*** Dataset entries
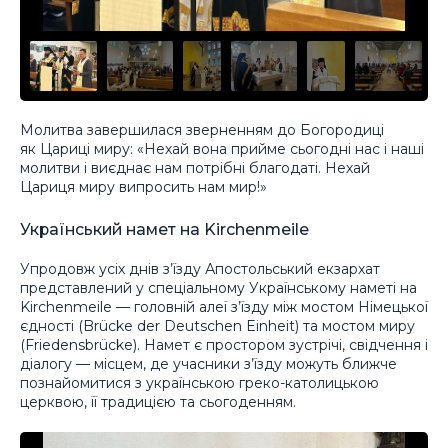
Молитва завершилася зверненням до Богородиці
як Цариці миру: «Нехай вона прийме сьогодні нас і наші
молитви і виєднає нам потрібні благодаті. Нехай
Цариця миру випросить нам мир!»
Український намет на Kirchenmeile
Упродовж усіх днів з’їзду Апостольський екзархат
представлений у спеціальному Українському наметі на
Kirchenmeile — головній алеї з’їзду між мостом Німецької
єдності (Brücke der Deutschen Einheit) та мостом миру
(Friedensbrücke). Намет є простором зустрічі, свідчення і
діалогу — місцем, де учасники з’їзду можуть ближче
познайомитися з українською греко-католицькою
церквою, її традицією та сьогоденням.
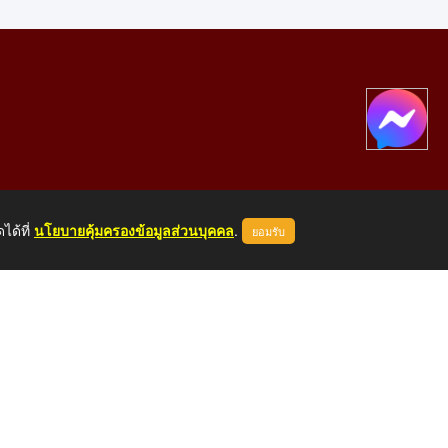
ได้ที่
นโยบายคุ้มครองข้อมูลส่วนบุคคล
.
ยอมรับ
องคาย 43000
******
* [Required action]
Rewrite the lines of the material, replacing "з’їзду" with "конгресу" everywhere it appears and keeping everything else the same. Leave out the pictures.

* [Result]
Молитва завершилася зверненням до Богородиці
як Цариці миру: «Нехай вона прийме сьогодні нас і наші
молитви і виєднає нам потрібні благодаті. Нехай
Цариця миру випросить нам мир!»
Український намет на Kirchenmeile
Упродовж усіх днів конгресу Апостольський екзархат
представлений у спеціальному Українському наметі на
Kirchenmeile — головній алеї конгресу між мостом Німецької
єдності (Brücke der Deutschen Einheit) та мостом миру
(Friedensbrücke). Намет є простором зустрічі, свідчення і
діалогу — місцем, де учасники конгресу можуть ближче
познайомитися з українською греко-католицькою
церквою, її традицією та сьогоденням.
ได้ที่
นโยบายคุ้มครองข้อมูลส่วนบุคคล
.
ยอมรับ
องคาย 43000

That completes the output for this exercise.